Work to be completed: Search the entries for the word "neck" and pull out each line that has it.

Items from a data source
-----

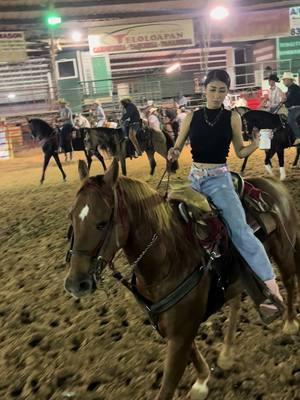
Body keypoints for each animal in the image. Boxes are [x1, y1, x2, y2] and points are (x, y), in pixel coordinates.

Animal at [63, 159, 300, 400]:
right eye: (71, 217)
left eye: (102, 223)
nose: (76, 284)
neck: (169, 258)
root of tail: (272, 183)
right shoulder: (174, 328)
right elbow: (193, 352)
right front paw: (202, 380)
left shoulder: (180, 333)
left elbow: (168, 387)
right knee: (236, 302)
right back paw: (227, 352)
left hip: (284, 251)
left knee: (289, 282)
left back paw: (289, 321)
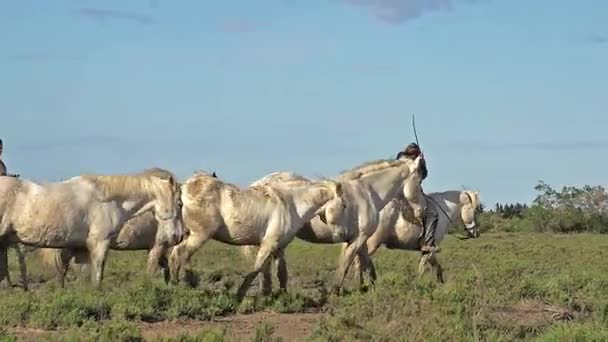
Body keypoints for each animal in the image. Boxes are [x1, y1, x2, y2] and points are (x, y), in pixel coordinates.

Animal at [0, 168, 183, 288]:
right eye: (180, 203)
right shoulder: (100, 244)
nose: (179, 236)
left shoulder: (82, 249)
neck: (107, 201)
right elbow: (97, 277)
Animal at [169, 170, 344, 300]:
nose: (341, 235)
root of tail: (183, 188)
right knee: (181, 253)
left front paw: (276, 295)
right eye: (344, 205)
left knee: (174, 255)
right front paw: (241, 295)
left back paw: (173, 283)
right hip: (200, 235)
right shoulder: (268, 244)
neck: (291, 203)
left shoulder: (278, 247)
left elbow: (278, 272)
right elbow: (257, 268)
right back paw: (183, 284)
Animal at [246, 155, 422, 294]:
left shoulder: (361, 239)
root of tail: (258, 184)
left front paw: (368, 288)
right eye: (419, 181)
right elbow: (346, 263)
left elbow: (365, 264)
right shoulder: (358, 239)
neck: (367, 193)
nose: (421, 211)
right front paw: (336, 290)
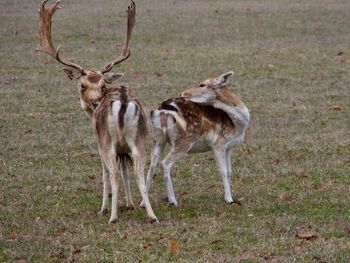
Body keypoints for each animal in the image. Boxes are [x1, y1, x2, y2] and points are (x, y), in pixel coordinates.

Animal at [35, 0, 157, 224]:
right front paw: (130, 204)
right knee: (139, 171)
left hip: (107, 142)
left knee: (113, 173)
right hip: (140, 140)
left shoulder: (101, 144)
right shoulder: (123, 149)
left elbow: (106, 174)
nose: (94, 102)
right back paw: (151, 216)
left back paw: (113, 216)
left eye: (102, 85)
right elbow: (126, 172)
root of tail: (124, 103)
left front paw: (104, 208)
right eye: (83, 85)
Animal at [141, 72, 250, 208]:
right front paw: (229, 199)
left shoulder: (229, 146)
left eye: (202, 84)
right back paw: (172, 200)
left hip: (158, 138)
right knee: (165, 163)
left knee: (152, 165)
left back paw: (143, 203)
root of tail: (163, 109)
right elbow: (223, 170)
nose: (182, 93)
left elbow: (230, 171)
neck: (236, 125)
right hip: (184, 141)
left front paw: (229, 195)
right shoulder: (218, 144)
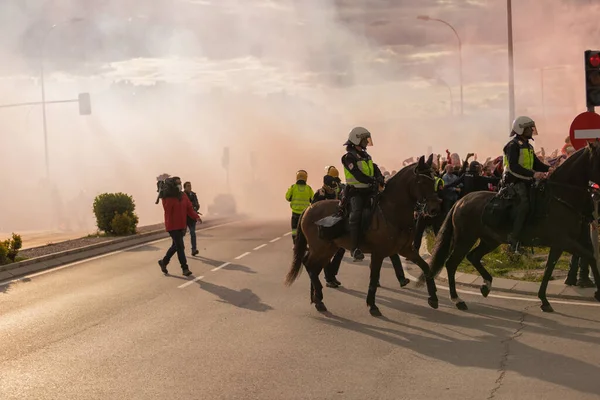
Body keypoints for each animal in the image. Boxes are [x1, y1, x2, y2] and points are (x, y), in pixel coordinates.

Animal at [284, 155, 442, 318]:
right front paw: (372, 305)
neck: (392, 211)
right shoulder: (378, 253)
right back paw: (319, 296)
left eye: (434, 181)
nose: (435, 208)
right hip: (319, 248)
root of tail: (308, 209)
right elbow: (374, 278)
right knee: (308, 265)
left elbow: (426, 267)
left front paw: (433, 298)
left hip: (328, 249)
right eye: (422, 182)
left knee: (314, 268)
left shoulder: (406, 250)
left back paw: (317, 299)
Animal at [420, 141, 600, 312]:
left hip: (490, 240)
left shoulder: (560, 244)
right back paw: (457, 299)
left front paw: (544, 300)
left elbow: (551, 268)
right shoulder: (565, 241)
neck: (561, 197)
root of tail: (460, 202)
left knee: (473, 257)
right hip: (465, 239)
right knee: (452, 264)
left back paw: (486, 285)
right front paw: (597, 292)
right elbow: (589, 256)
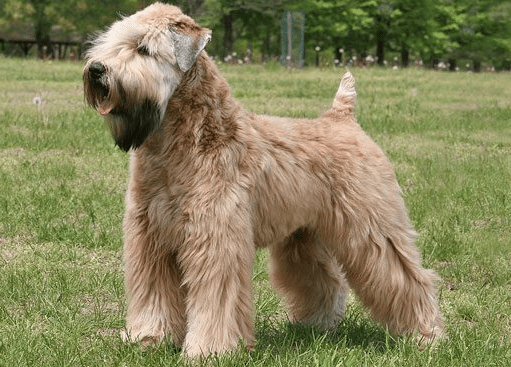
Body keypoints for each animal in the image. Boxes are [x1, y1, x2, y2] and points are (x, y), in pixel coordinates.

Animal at [84, 2, 444, 358]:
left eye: (143, 48)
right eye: (109, 42)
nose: (97, 69)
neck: (180, 141)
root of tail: (343, 119)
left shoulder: (216, 238)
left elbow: (216, 299)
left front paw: (209, 350)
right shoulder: (151, 237)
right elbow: (153, 294)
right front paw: (149, 338)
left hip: (373, 229)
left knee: (408, 279)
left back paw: (426, 335)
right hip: (304, 236)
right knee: (325, 280)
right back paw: (316, 325)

-----

Your solution:
neck: (169, 258)
neck: (107, 201)
neck: (291, 203)
neck: (367, 193)
neck: (236, 125)
neck: (392, 211)
neck: (561, 197)
neck: (180, 141)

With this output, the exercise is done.